2020 — 2021

Building a robot that learns on its own

From zero to a DeepQ neural network trained in a custom 3D simulation.

In 2020 I had one fixed idea in my head: build a robot that would learn to move on its own. Not buy one. Build it. And teach it.

R0-BB1 was born on my desk. Cheap servos, a microcontroller, lots of tape. But the interesting part wasn't out there — it was inside: the DeepQ neural network that would control it.

Simulation first

Training a reinforcement agent in the physical world is brutal. Every mistake is broken plastic. So the first thing was to build a custom 3D simulation where the robot could fall a thousand times without consequence.

The loop was simple to describe, brutal to tune:

The agent observes its environment
Picks an action
Receives a reward (walking = +, falling = —)
Updates the weights of its network

Hundreds of thousands of iterations later, R0-BB1 started walking.

There's nothing like watching something you built making decisions on its own.
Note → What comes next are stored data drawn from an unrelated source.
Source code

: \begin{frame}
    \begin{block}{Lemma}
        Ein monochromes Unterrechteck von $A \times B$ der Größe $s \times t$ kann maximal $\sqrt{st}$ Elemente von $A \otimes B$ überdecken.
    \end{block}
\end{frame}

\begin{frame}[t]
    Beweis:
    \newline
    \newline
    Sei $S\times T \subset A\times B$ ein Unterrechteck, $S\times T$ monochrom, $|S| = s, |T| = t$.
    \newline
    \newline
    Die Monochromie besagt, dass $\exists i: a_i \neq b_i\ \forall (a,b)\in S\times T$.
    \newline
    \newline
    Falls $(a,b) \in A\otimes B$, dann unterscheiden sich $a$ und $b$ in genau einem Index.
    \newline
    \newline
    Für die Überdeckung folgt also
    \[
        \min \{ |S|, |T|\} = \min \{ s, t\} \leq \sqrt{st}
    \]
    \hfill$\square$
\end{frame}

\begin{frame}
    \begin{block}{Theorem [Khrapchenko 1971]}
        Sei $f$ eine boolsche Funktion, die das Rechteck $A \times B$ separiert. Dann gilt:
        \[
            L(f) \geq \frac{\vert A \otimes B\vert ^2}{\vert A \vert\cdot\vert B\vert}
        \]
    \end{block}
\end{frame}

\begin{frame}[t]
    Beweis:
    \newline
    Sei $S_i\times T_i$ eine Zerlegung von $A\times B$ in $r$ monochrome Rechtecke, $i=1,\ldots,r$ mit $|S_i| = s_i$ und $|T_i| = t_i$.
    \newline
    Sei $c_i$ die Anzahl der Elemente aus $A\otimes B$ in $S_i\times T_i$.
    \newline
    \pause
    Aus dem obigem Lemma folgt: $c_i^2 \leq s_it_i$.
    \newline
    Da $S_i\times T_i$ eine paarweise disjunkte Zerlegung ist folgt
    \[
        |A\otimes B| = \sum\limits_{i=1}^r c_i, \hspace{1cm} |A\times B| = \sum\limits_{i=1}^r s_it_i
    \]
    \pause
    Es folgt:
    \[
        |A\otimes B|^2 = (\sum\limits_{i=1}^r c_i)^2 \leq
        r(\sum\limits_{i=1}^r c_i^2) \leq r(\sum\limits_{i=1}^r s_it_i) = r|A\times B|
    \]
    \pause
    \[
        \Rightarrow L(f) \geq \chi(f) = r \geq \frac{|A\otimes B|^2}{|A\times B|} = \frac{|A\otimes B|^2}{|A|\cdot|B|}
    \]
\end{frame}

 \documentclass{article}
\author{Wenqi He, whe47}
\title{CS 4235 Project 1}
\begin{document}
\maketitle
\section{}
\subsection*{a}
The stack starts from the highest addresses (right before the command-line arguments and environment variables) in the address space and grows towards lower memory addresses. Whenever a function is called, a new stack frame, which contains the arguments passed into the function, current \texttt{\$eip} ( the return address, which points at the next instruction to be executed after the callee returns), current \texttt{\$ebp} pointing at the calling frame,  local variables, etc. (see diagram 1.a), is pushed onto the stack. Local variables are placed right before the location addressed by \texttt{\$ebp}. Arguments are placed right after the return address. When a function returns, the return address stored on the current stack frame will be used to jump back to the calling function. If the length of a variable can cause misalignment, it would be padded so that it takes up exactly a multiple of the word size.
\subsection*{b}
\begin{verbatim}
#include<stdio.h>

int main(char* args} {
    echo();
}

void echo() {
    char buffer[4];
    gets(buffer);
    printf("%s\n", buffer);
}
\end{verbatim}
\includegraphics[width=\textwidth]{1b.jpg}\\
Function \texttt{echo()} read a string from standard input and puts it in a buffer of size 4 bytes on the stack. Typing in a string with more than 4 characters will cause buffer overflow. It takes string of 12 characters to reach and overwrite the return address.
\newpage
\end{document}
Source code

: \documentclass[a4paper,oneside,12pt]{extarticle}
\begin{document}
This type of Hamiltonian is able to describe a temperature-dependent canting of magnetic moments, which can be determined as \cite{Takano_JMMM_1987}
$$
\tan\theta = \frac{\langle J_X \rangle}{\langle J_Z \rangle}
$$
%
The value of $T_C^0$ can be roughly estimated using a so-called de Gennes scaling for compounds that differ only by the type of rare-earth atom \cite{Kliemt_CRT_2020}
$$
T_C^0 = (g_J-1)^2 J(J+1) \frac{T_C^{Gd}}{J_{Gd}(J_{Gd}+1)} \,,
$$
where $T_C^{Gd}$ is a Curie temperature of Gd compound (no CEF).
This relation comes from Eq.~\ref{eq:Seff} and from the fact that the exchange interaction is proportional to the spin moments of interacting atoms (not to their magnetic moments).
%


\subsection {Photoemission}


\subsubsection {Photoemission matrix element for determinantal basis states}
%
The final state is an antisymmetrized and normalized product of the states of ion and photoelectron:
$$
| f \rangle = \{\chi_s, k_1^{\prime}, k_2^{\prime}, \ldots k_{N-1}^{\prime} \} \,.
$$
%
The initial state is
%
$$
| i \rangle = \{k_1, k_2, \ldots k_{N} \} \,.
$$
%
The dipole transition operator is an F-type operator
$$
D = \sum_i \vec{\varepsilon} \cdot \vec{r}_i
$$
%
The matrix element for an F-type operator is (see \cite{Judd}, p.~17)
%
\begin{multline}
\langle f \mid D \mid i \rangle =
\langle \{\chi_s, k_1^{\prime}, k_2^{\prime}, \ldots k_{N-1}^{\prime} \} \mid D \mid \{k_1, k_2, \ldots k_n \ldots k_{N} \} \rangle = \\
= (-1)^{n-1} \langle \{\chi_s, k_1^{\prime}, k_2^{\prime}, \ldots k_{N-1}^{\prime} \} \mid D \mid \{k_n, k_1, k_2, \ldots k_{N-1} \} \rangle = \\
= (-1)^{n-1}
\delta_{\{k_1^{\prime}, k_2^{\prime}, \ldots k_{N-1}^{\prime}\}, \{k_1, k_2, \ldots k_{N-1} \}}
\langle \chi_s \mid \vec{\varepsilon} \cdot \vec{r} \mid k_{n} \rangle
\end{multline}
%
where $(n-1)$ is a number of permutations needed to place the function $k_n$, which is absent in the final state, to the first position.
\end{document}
R0-BB2: the second generation

In 2021 came R0-BB2. Better hardware, finer sensors, and a model trained on a simulation dataset 10x larger. But the important lesson was different: the detail of the simulated environment matters more than the complexity of the model.

What I took away

Systems that learn are a conversation between you and the machine, not a procedure
Patience to iterate pays more than speed to code
The difference between a project that works and one that doesn't is the quality of the simulation

This project brought me into applied AI the only honest way: breaking things until they stopped breaking.